O alguna vez nos cruzamos en una cursada, seguramente ya conocíamos a alguien de aquellos años dorados. Y vemos en quien está frente al aula al profeta que aguardábamos, que piensa y dice y hace todo lo que nos gustaría pensar, decir y hacer. Sobre todo, vemos que quiere la revolución de la misma manera en que la queremos nosotros. Y empezamos a trabajar ahí. Escribimos en sintonía con nuestro profeta, lo citamos en nuestros trabajitos, nos presentamos juntos en todas las jornadas que haya. Nos adulamos sin cansancio, cada tanto nos tiramos un palo porque lo que nuestro compañerito de camino escribió no es tan radical como nos gustaría.

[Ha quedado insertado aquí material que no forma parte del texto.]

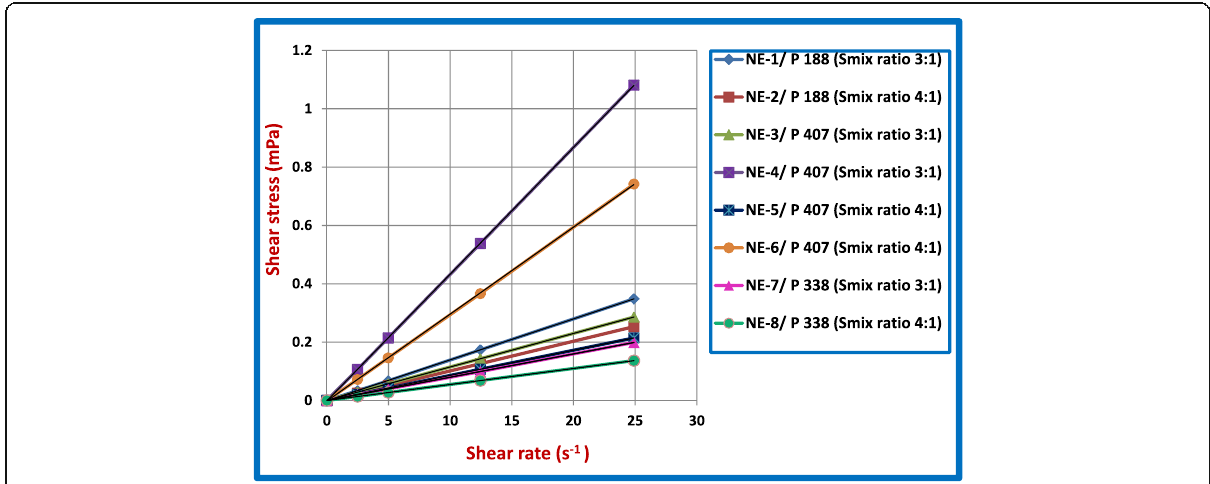
Fig. 6 Rheogram of candesartan cilexetil nanoemulsions (NE-1, NE-2, NE-3, NE-4, NE-5, NE-6, NE-7 and NE-8)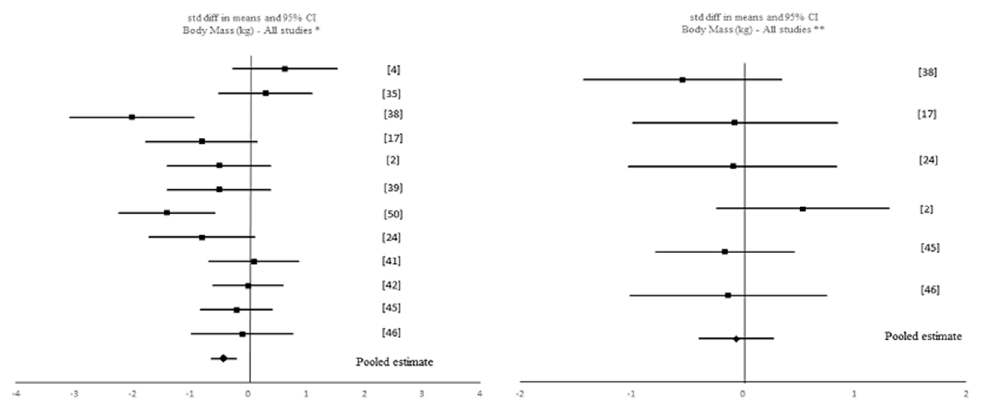
Figure 5. Forest plot of the effects from a random-effects meta-analysis shown as standardized mean difference with 95% confidence intervals on body mass for all studies. For each study, the square represents the standardized mean difference between pre- and post-intervention time points and, whenever possible, between pre-post data of both intervention and control groups with the horizontal line intersecting it as the lower and upper limits of the 95% confidence interval. The rhombi represents the pooled estimated standardized mean difference. Note. * Pre- post tests, IF intervention; ** Pre-post tests, IF intervention vs. control.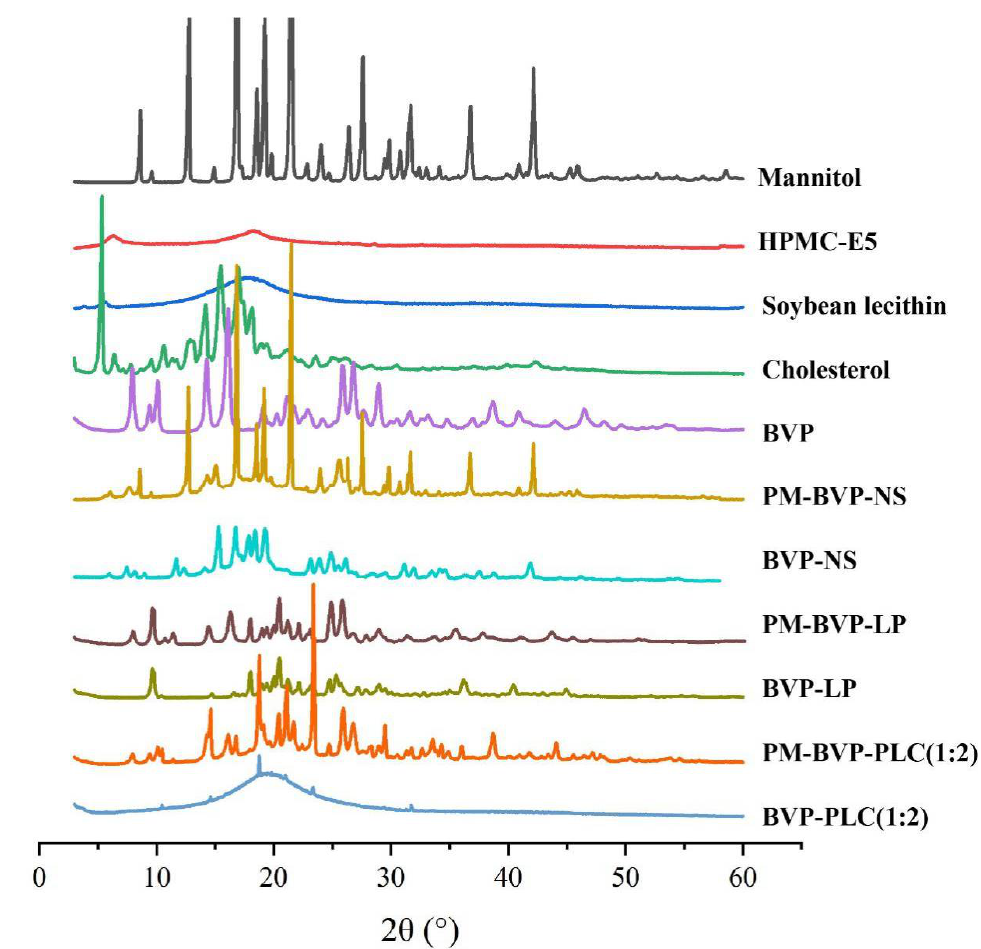
Figure 8. Powder X-ray diffraction (PXRD) pattern of mannitol, HPMC-E5, soybean lecithin, cholesterol, BVP, PM-BVP- NS, BVP-NS, PM-BVP-LP, BVP-LP, PM-BVP-PLC (1:2) and BVP-PLC (1:2).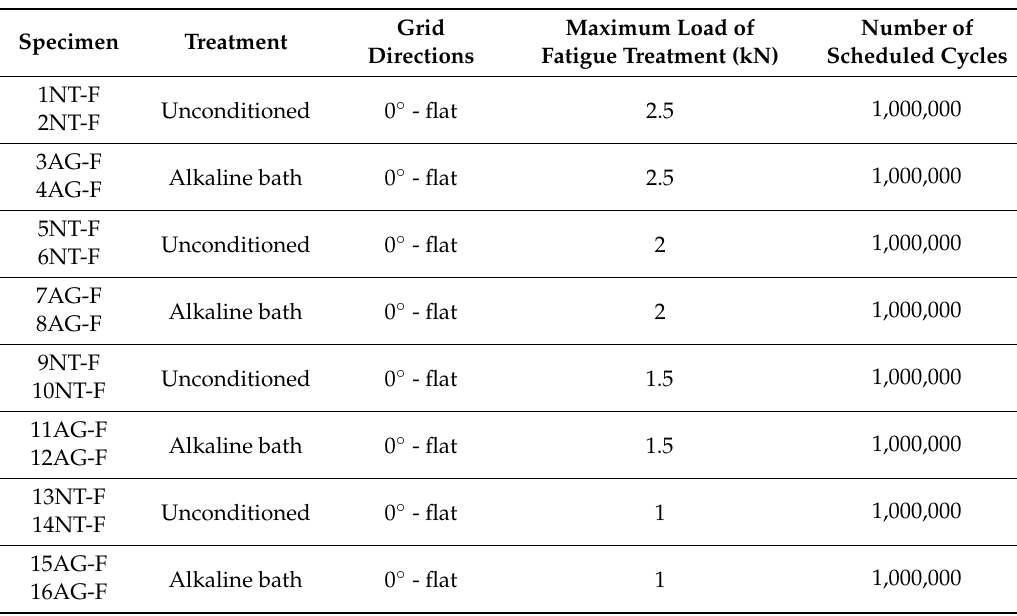
Table 2. Fatigue tests matrix. F was used for those specimens that were subjected to fatigue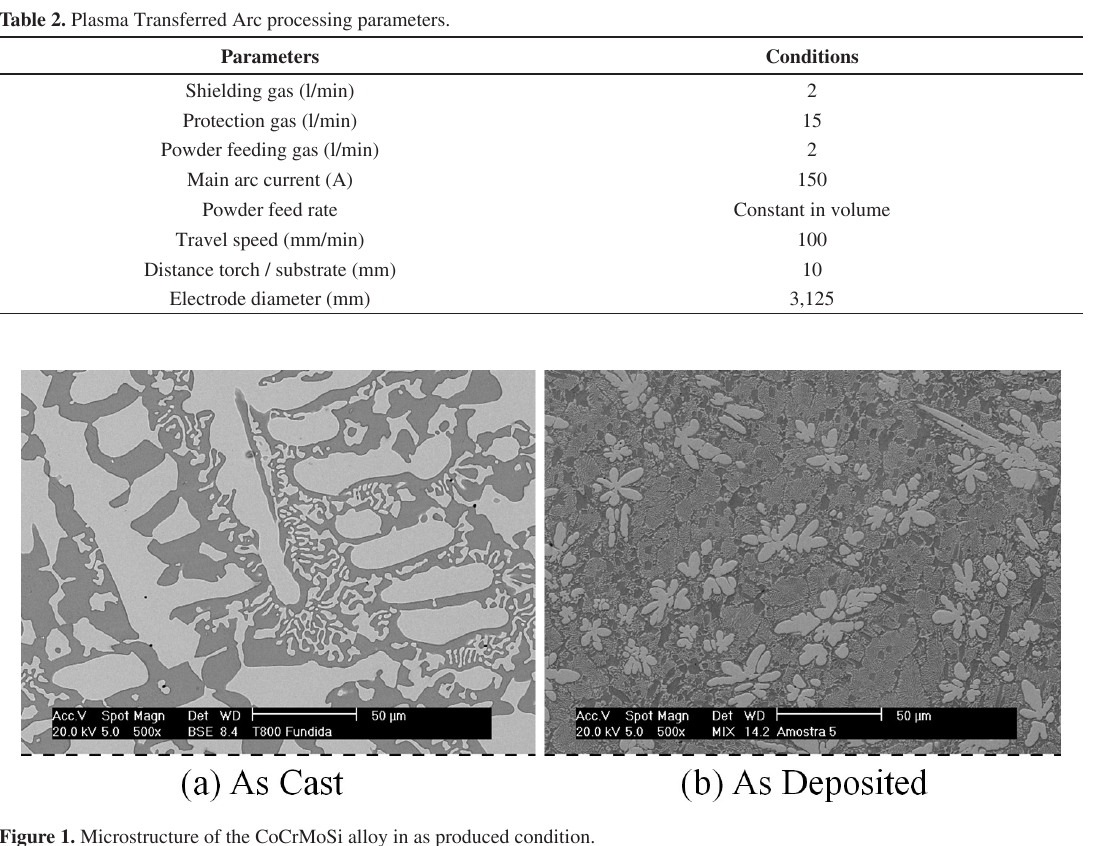
Figure 1. Microstructure of the CoCrMoSi alloy in as produced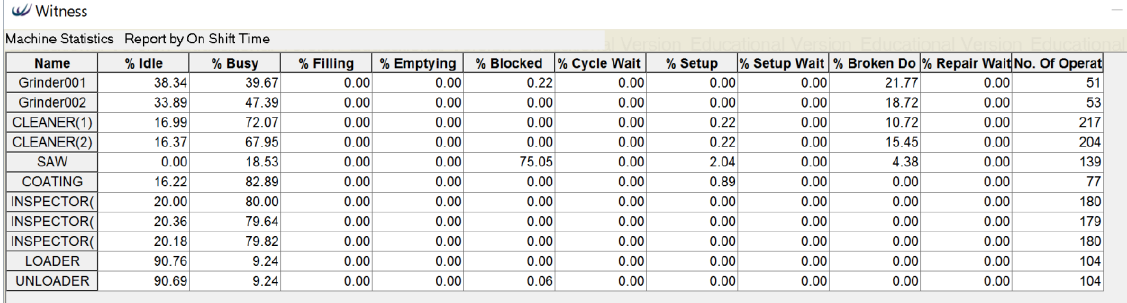
Figure15. Buffer statistics for shift time. Figure 15. Buffer statistics for shift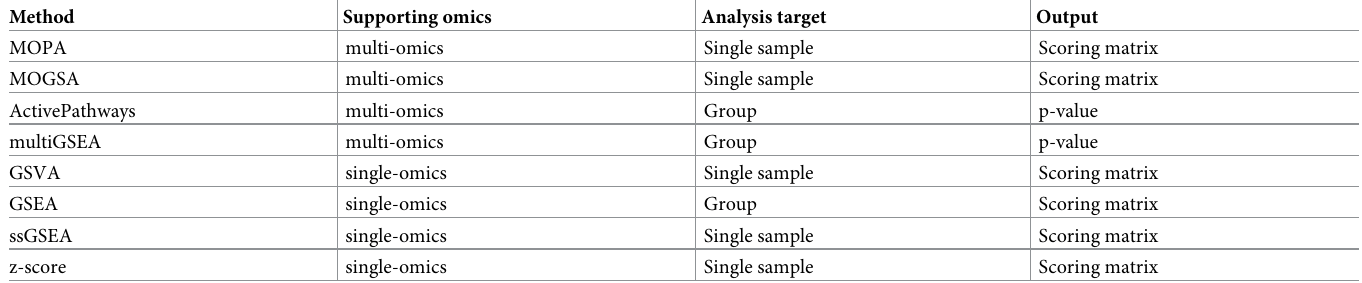
Table 1. Comparison of multi-omics pathway analysis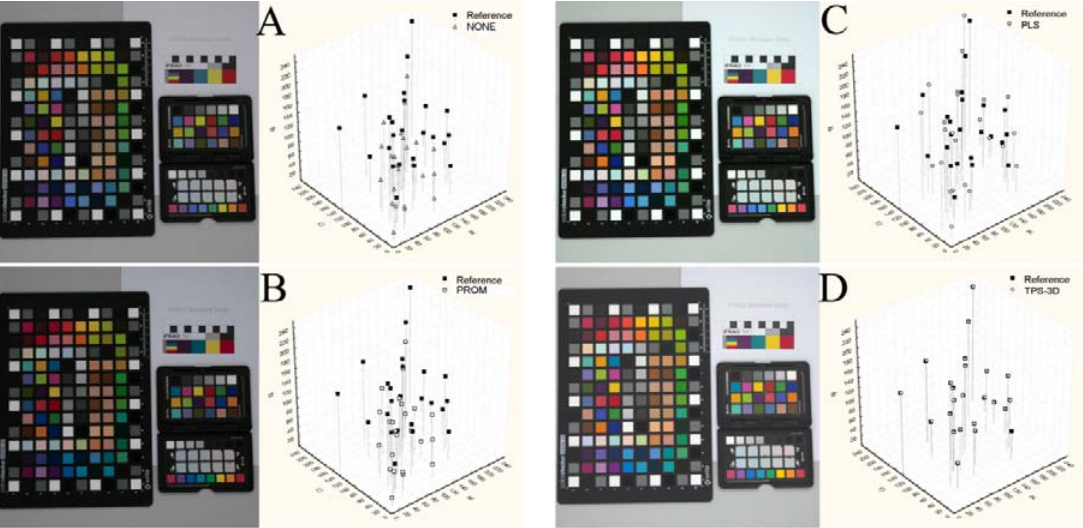
Figure 2. On the left side of the Figure, the original (NONE) image ( A ) and post-calibration with the GretagMacbeth ColorChecker 24 color-patches images ( B : PROM; C : PLS; D : TPS-3D) illuminated with 200 watt Tungsten bulbs (5,000° K). On the right side of the Figure, the correspondent reference (black squares) and pre-/post-calibration (white symbols) RGB values based on the GretagMacbeth ColorChecker 24 color-patches (within-distance —Table 1).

¿Acaso eso está mal? ¿Para qué sirven las jornadas si no es para escuchar por sexta vez en el mismo mes lo que está escribiendo nuestro profeta o nuestro co-acólito? Y, si viene alguien de afuera, lo mejor es dejar que el profeta lo destroce porque no es lo suficientemente revolucionario. Y esperar, esperar dos segundos, a que no mire. Acercarse, y despacito, muy despacito, casi inaudible, decirle lo que pensamos sobre lo que ese otro está haciendo. Pero que no nos escuche, que ni siquiera se de cuenta que estamos abriendo un poquito el círculo.
No vaya a ser que la ciencia se agrande, crezca, se infecte con otras ideas.